Após caminhar muito – Astoria tem uma numeração de ruas completamente doida – cheguei ao 30-46 da 36th Street. Como não havia em nenhuma carta referência ao número de apartamento e havia no local um prédio conclui que a casa dos Stolin havia sido destruída.

Observei atentamente o hall do prédio e o estilo parecia justamente dos anos 40, mas não havia como vasculhar 20 apartamentos. Interpelei alguns velhinhos na rua com uma foto da época. Ninguém sabe… ninguém viu. O bairro parecia ser uma área de judeus ortodoxos, que não são muito abertos a perguntas nas ruas.

Já estava desistindo, caminhando em direção a esquina quando vi um senhor, aparentando uns 90 anos, descendo lentamente as escadas do prédio. Resolvi voltar para a última tentativa. Visivelmente emocionado o velhinho segurou a foto, engoliu seco e disse com a voz quase sumindo… “Sonia” Eu fiquei gelado. Na verdade não acreditava que pudesse encontrar alguém que a tivesse conhecido. Estava indo lá mais para matar a curiosidade. “O senhor sabe se ela ainda vive” perguntei também engolindo seco. O velhinho balançou a cabeça negativamente e me devolveu a foto “ela era minha vizinha… morreu há duas semanas”.  Me respondeu algumas perguntas, caminhou em direção a rua e desapareceu entre os pedestres.

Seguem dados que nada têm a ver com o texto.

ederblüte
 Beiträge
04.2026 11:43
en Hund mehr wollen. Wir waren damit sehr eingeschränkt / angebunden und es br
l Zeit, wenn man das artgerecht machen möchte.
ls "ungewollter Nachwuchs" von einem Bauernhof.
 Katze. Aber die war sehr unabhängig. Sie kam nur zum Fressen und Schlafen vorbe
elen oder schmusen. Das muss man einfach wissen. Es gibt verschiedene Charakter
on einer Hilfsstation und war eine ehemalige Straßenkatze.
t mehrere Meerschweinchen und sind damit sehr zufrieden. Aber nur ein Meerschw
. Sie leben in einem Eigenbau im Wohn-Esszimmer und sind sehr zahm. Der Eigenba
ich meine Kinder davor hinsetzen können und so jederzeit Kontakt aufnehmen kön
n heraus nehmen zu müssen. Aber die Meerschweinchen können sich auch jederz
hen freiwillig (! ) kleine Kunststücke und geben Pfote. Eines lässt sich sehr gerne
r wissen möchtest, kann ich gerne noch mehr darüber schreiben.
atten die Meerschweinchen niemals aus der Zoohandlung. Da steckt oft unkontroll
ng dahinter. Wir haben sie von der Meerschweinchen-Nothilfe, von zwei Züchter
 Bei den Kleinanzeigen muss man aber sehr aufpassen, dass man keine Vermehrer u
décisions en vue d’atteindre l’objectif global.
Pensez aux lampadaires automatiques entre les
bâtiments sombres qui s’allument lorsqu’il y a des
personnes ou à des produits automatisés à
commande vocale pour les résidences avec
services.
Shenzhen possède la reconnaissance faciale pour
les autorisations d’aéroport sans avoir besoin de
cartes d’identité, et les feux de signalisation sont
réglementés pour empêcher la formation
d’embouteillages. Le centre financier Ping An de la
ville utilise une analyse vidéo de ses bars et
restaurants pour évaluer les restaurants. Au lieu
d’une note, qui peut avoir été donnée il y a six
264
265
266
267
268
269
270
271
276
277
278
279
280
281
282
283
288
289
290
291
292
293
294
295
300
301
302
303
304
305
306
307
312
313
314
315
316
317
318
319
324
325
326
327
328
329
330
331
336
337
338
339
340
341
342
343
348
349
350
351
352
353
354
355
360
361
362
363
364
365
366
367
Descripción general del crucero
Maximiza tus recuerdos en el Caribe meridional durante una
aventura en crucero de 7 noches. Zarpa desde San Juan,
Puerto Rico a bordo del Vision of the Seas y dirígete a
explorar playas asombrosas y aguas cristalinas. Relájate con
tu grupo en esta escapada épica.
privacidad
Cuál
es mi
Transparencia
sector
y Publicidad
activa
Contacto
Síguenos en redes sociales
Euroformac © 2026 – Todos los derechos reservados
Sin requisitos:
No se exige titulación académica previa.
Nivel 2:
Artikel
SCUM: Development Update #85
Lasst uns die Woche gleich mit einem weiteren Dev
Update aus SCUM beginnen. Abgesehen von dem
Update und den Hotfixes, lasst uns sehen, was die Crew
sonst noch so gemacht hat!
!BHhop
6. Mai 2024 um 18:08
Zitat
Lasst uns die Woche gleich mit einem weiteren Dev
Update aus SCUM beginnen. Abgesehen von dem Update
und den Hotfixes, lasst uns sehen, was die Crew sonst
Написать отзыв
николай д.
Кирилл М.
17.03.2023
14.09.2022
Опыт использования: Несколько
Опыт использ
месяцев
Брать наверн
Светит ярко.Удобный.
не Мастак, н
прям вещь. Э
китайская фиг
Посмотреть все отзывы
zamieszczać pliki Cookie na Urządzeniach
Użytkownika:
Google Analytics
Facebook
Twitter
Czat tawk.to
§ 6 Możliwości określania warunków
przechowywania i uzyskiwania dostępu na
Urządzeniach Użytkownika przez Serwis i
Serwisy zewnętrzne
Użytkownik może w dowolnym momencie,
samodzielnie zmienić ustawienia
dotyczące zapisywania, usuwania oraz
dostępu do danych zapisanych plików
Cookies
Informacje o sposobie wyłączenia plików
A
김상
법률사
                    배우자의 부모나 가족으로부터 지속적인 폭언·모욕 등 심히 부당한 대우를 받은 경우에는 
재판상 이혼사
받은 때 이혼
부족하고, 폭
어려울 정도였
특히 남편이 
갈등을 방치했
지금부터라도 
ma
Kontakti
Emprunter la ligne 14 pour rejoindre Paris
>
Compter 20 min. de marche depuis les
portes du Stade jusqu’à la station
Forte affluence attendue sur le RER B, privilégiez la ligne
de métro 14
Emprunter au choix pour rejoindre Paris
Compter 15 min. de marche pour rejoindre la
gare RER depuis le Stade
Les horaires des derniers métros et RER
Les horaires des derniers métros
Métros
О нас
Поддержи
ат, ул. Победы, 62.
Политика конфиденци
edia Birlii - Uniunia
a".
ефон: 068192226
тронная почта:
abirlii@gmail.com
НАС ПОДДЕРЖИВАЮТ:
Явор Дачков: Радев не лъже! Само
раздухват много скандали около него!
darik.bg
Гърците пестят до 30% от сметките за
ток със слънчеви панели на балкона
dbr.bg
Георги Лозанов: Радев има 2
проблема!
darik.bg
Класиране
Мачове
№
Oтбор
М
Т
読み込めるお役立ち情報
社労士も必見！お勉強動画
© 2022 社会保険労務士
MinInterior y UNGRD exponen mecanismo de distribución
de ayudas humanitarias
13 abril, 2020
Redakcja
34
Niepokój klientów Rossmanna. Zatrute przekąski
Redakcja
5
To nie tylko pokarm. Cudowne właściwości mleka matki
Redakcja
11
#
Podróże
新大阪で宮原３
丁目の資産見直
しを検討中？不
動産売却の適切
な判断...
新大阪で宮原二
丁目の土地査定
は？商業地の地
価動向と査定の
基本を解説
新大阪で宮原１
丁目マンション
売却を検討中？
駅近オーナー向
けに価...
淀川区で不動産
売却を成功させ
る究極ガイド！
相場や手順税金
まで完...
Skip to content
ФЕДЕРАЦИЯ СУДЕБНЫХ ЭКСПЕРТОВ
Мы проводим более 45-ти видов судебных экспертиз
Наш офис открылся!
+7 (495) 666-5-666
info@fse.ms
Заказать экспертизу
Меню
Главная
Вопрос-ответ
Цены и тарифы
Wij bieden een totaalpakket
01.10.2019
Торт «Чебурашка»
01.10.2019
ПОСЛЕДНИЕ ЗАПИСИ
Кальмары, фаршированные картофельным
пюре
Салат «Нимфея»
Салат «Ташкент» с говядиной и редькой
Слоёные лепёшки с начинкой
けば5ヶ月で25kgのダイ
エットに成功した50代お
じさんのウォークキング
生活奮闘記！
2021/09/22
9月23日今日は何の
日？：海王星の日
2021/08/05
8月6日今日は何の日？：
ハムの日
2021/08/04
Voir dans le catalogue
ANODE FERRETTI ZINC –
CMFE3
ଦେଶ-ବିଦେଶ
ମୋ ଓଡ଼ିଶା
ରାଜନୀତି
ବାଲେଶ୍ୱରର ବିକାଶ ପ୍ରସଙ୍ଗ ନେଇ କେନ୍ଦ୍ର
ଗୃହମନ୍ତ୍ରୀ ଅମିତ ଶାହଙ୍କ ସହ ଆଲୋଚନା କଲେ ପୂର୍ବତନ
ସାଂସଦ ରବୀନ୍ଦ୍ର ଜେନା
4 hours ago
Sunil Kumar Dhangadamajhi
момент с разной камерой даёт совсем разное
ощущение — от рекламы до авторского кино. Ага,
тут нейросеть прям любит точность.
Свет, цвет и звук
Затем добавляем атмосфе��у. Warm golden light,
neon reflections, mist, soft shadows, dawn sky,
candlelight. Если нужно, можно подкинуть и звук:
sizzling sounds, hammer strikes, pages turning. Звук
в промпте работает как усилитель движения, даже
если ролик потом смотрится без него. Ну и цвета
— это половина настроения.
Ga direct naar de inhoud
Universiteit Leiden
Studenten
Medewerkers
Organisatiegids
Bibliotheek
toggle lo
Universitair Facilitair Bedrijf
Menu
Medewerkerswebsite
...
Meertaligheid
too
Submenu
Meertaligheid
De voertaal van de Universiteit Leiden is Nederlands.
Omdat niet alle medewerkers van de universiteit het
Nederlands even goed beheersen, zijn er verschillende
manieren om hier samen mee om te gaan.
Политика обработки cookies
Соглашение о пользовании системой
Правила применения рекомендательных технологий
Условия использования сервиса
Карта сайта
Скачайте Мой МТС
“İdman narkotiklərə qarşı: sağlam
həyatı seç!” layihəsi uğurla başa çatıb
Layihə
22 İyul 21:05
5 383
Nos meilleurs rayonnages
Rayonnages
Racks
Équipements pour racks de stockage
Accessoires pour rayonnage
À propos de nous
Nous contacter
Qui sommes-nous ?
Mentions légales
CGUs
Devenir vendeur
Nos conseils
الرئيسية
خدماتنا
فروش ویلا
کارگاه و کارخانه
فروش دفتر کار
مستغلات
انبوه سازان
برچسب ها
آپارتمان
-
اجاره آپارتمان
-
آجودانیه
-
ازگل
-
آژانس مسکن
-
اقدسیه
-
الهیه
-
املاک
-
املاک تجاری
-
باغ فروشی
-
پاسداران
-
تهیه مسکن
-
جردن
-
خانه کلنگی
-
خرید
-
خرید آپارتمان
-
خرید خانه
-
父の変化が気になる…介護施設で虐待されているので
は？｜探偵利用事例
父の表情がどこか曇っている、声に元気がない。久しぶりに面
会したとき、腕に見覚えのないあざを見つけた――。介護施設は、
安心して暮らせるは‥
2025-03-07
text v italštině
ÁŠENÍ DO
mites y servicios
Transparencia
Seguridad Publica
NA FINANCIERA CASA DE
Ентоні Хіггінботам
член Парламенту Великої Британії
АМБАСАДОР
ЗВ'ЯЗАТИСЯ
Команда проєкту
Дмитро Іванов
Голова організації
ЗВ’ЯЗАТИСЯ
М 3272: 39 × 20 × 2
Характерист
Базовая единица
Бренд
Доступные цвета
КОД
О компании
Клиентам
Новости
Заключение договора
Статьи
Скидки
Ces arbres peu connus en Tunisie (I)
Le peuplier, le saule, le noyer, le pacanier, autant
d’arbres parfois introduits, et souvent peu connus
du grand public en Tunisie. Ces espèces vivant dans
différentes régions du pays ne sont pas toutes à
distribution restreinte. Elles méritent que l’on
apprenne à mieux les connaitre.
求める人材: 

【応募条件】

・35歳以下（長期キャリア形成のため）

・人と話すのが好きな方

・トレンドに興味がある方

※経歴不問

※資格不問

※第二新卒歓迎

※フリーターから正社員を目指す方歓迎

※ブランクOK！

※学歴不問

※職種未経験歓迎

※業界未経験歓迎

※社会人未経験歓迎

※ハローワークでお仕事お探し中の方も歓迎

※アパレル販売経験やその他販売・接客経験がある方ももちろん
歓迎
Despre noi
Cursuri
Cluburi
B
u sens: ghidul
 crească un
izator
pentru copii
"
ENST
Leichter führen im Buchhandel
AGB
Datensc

Sozinha, solteira e sem filhos Sonia Stolin provavelmente morreu de forma simples e no anonimato. Nenhuma das minhas perguntas seriam respondidas, mas virei seu único herdeiro. Seus móveis provavelmente foram leiloados pela prefeitura e alguém pegou suas cartas e fotos para vender na esperança de fazer alguns trocados. Sem querer, o destino me transformou no guardião das coisas que ela mais preservou em suas memórias. O incrível estado de conservação do material não deixa dúvida que aquela década havia marcado sua vida. Suas mãos enrugadas e seu rosto marcado pela velhice nunca entraram naquela caixa. Miss Stolin sobreviveu ao esquecimento e o acaso salvou seu precioso acervo. De sua janela de Astória ouviu os gritos da comemoração do fim da segunda guerra, chorou pelo Vietnã, viu para passeatas pelos direitos civis,  sorriu dos hippies e dos punks, se divertiu com o hip hop na estação próxima.

Miss Stolin não mora mais naquela casa, mas suas fotos e cartas sobreviveram. Virei seu único herdeiro. Seus amores e sua voz está nos discos de Vinil, nos recortes. Parte do material eu doei para o museu da cidade e apenas guardei algumas lembranças para a minha caixa – sim eu terei uma também! –  que um dia poderá ser encontrada por outro sonhador, em uma feira qualquer.

Inspiração para sempre. É um desencontro que nunca mais esquecerei.